Provided text
Does anyone remember the game “telephone?” Did you play it as a kid? Did you at least hear about this game that your parents played as a kid?
You sit in a circle, you start with a message, and you whisper it to your friend sitting next to you. Then he or she passes along the message to the next person and so on until you’ve made the rounds. Then the last person reveals the original content.
Hello?
It’s nothing like what you said in the beginning! Typically, whatever you did say has morphed into an entertaining interpretation of what started as a simple message. And if you try this with adults, you’re likely to get the same result – or worse. Isn’t this precisely what occurs with what we term “gossip,” though gossip also includes an intentional or inadvertent glee in changing the emphasis?
My childhood recollection of “telephone” is what immediately came to mind reading Jenna Wortham’s “Life as Instant Replay, Over and Over Again.”
The Replay Web
In the Bits column at The New York Times, Ms. Wortham muses on the way word spreads across social media and meanings contorted, or as she says:
The replay Web… is always churning. No matter how trivial the present, the replay Web can remix it into something significant.
And I might add… inaccurate as well.

Problem statement
According to the text about the game of telephone, in which column at The New York Times does Jenna Wortham write?

Data listing
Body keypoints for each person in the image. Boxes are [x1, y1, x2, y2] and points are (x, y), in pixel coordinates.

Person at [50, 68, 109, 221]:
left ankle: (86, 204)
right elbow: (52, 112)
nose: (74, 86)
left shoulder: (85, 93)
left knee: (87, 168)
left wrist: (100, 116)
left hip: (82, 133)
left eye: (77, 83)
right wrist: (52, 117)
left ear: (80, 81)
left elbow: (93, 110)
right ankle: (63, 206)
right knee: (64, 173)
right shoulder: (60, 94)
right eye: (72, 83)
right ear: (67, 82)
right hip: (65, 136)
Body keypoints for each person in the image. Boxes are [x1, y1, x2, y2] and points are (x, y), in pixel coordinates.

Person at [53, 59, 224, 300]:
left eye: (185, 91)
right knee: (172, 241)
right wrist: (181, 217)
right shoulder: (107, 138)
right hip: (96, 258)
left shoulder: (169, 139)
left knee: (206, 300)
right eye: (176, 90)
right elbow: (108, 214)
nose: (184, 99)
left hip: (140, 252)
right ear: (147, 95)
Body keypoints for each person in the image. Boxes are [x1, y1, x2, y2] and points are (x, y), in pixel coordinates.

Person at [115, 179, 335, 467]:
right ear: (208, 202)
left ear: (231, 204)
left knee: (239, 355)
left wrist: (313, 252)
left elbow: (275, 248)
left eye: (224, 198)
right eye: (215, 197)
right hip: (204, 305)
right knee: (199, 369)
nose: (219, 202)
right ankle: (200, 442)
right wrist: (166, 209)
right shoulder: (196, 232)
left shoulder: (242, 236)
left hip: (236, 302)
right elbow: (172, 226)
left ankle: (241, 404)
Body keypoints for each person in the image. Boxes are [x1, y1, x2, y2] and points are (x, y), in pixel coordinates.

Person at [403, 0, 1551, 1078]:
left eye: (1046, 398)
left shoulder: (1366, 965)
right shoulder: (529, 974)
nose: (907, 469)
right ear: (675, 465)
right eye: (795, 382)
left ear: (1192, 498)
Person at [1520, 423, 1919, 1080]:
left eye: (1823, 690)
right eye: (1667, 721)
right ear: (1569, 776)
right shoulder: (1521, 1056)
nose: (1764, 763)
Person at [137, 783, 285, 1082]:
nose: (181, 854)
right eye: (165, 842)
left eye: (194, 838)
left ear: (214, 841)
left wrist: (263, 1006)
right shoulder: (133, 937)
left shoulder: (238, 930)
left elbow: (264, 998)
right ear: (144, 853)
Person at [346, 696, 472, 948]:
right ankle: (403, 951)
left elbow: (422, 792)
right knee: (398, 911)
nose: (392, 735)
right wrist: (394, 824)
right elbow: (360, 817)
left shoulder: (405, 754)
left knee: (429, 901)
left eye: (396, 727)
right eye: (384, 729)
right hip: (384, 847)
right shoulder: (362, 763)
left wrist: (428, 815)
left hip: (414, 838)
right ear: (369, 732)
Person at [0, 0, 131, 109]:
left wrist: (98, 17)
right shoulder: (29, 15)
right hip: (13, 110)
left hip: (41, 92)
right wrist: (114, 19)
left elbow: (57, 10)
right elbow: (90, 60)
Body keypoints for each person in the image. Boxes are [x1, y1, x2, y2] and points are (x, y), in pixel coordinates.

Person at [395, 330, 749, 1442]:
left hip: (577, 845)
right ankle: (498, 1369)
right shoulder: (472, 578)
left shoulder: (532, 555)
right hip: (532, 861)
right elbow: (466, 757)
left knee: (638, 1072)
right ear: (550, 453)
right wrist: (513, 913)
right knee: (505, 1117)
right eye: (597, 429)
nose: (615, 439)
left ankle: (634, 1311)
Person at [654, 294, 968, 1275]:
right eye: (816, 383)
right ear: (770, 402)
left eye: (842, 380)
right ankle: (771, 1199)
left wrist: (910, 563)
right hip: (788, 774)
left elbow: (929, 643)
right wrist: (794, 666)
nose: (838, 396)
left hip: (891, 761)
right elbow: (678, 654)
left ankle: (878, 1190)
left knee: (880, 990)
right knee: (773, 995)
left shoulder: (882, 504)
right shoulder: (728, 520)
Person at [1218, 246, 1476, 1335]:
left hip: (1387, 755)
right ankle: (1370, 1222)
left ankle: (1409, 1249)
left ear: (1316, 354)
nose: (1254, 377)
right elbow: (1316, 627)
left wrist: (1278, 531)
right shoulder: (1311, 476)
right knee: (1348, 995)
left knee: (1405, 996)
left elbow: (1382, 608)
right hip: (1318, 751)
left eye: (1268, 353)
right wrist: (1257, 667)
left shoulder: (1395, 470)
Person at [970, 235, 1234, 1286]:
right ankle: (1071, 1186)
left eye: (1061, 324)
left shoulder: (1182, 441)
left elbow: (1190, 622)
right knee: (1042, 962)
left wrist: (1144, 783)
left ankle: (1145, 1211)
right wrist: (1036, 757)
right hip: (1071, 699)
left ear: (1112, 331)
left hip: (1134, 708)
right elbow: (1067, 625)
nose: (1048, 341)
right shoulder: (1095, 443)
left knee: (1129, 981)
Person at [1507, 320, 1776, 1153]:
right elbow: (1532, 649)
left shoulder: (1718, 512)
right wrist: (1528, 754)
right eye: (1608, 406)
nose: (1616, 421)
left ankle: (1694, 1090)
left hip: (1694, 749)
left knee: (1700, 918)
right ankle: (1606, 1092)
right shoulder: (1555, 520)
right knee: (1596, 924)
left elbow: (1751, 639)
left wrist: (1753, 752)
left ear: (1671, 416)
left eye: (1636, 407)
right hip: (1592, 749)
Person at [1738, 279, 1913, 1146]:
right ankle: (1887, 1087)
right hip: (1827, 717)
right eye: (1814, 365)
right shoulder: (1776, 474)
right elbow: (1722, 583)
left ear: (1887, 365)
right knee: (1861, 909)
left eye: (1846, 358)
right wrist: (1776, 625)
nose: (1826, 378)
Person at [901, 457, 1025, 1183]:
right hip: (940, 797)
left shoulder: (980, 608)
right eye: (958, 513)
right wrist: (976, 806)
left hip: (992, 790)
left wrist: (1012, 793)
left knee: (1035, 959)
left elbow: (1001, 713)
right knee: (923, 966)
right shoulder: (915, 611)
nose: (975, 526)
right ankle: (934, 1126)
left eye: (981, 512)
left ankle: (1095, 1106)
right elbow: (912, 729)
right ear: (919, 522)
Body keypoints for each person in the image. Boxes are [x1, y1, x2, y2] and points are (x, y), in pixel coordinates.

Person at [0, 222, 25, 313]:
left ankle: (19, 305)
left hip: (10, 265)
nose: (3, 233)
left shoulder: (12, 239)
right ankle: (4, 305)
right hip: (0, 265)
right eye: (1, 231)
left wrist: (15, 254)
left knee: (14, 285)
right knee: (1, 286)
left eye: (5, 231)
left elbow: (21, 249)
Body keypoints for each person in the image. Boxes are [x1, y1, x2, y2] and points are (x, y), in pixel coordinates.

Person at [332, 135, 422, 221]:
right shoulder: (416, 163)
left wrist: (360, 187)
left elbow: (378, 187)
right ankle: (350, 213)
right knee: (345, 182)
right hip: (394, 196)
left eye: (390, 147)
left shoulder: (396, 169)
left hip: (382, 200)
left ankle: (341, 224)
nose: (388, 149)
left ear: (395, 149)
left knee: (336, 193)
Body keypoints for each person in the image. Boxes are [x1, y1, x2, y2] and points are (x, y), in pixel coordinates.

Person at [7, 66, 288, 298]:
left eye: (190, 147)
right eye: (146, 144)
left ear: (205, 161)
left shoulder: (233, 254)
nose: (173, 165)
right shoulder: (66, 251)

Answer to this exercise
The Bits column.